**Exercise directions:**
When you reach the line below that has "Pinhole model —", start returning lines exactly, and stop after the line that has "the framed picture panel at [404,205] 14320"; skip the pictures.

□ □ □

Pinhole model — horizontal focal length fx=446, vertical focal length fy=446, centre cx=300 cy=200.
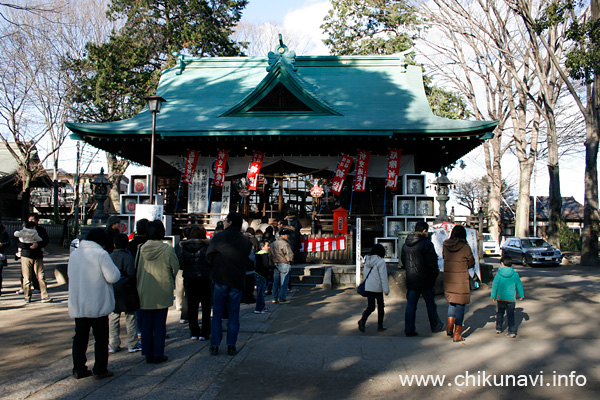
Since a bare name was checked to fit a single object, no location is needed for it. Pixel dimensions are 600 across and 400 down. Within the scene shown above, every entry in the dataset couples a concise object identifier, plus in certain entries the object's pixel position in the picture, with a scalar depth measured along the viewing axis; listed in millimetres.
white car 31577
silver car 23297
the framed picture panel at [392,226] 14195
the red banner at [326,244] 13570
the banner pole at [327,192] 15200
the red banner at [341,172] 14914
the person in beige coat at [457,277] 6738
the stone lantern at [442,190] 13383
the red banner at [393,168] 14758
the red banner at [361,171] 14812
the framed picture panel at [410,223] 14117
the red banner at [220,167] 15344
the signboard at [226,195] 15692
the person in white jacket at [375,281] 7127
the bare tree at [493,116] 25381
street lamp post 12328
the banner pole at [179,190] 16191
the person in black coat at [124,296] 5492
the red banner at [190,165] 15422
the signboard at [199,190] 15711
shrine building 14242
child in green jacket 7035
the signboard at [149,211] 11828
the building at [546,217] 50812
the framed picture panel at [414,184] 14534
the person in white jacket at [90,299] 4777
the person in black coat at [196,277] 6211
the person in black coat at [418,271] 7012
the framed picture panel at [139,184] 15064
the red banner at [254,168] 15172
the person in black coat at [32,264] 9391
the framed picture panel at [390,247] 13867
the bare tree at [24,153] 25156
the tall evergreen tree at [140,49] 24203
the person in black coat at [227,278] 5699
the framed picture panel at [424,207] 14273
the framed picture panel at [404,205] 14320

□ □ □

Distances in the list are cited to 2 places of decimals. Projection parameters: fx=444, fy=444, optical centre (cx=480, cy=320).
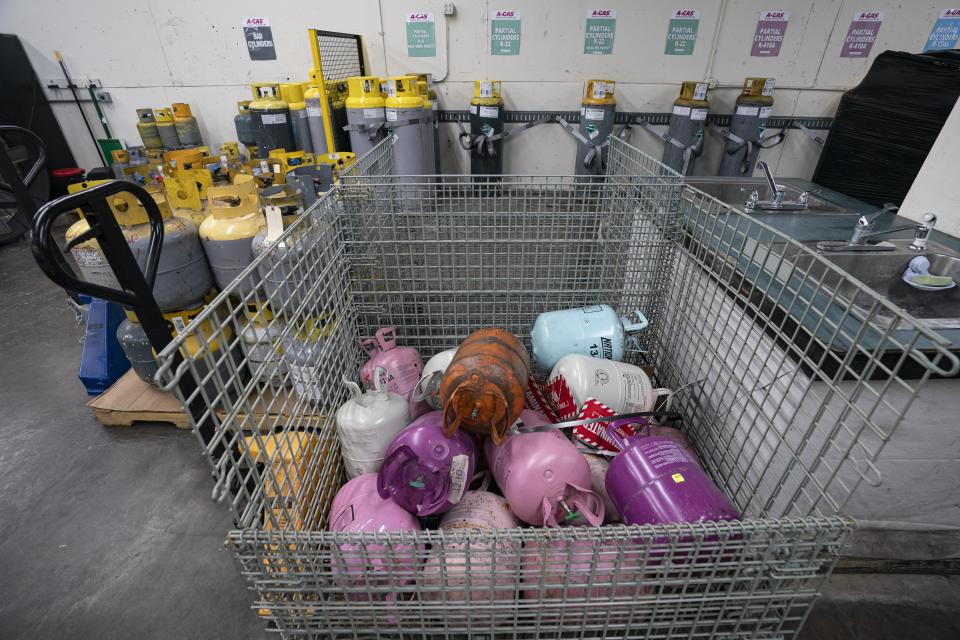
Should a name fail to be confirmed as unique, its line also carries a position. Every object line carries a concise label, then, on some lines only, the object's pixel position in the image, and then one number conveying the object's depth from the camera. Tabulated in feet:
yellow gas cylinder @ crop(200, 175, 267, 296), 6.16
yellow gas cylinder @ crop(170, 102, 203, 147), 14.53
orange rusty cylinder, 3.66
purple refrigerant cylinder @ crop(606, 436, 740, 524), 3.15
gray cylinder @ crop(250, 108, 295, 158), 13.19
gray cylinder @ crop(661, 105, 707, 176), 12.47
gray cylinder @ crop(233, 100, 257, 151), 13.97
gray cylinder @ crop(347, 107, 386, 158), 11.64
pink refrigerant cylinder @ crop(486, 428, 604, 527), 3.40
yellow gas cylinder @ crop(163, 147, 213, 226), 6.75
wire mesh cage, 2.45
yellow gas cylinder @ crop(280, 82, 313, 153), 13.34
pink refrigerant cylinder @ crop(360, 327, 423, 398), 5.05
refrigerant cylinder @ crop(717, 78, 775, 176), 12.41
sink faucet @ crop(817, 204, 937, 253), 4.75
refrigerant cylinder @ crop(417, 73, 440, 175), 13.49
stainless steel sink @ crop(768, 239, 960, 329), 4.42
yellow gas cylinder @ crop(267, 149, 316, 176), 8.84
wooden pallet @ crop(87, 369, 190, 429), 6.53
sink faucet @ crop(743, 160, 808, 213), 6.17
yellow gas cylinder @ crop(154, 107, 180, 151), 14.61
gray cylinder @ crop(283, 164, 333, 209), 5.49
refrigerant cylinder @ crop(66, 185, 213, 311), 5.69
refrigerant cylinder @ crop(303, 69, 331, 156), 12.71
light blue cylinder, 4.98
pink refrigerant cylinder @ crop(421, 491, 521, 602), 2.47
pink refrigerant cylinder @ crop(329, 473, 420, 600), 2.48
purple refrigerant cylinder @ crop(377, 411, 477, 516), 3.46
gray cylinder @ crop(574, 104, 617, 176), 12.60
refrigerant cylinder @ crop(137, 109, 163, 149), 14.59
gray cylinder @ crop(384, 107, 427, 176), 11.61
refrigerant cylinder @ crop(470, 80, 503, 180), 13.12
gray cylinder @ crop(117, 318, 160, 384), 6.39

□ □ □

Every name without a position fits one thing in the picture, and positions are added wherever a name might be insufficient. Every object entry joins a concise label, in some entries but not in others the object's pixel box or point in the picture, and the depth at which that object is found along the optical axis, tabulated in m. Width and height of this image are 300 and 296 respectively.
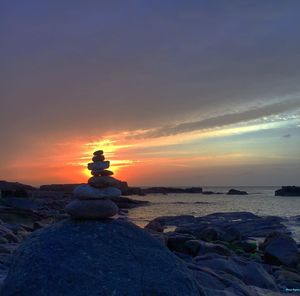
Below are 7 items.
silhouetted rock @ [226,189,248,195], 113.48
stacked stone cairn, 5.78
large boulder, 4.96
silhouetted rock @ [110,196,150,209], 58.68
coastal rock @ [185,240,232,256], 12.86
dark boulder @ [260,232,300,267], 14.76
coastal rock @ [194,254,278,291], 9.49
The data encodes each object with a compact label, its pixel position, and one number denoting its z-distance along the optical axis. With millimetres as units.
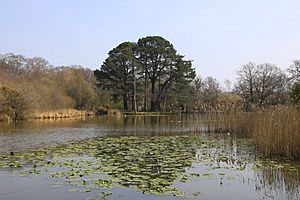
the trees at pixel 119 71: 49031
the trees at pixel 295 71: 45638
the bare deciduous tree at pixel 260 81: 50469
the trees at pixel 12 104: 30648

□ □ □

**Problem solution:**
Pinhole model — horizontal focal length fx=446, vertical focal length fy=446, centre cx=300 cy=200.
Since a bare name was checked to fit a single object, no location is needed for it. Pixel dimensions are 600 across and 400 down. Within the scene shown above, every entry in the dataset couples a concise object identifier, plus in certain entries the object's pixel position in the picture, with a scalar depth measured along the viewing axis; listed in millimetres.
white car 31577
silver car 23297
the framed picture panel at [392,226] 14195
the red banner at [326,244] 13570
the banner pole at [327,192] 15200
the red banner at [341,172] 14914
the person in beige coat at [457,277] 6738
the stone lantern at [442,190] 13383
the red banner at [393,168] 14758
the red banner at [361,171] 14812
the framed picture panel at [410,223] 14117
the red banner at [220,167] 15344
the signboard at [226,195] 15692
the person in white jacket at [375,281] 7127
the bare tree at [493,116] 25381
street lamp post 12328
the banner pole at [179,190] 16191
the person in black coat at [124,296] 5492
the red banner at [190,165] 15422
the signboard at [199,190] 15711
shrine building 14242
child in green jacket 7035
the signboard at [149,211] 11828
the building at [546,217] 50812
the framed picture panel at [414,184] 14534
the person in white jacket at [90,299] 4777
the person in black coat at [196,277] 6211
the person in black coat at [418,271] 7012
the framed picture panel at [139,184] 15064
the red banner at [254,168] 15172
the person in black coat at [32,264] 9391
the framed picture panel at [390,247] 13867
the bare tree at [24,153] 25156
the tall evergreen tree at [140,49] 24203
the person in black coat at [227,278] 5699
the framed picture panel at [424,207] 14273
the framed picture panel at [404,205] 14320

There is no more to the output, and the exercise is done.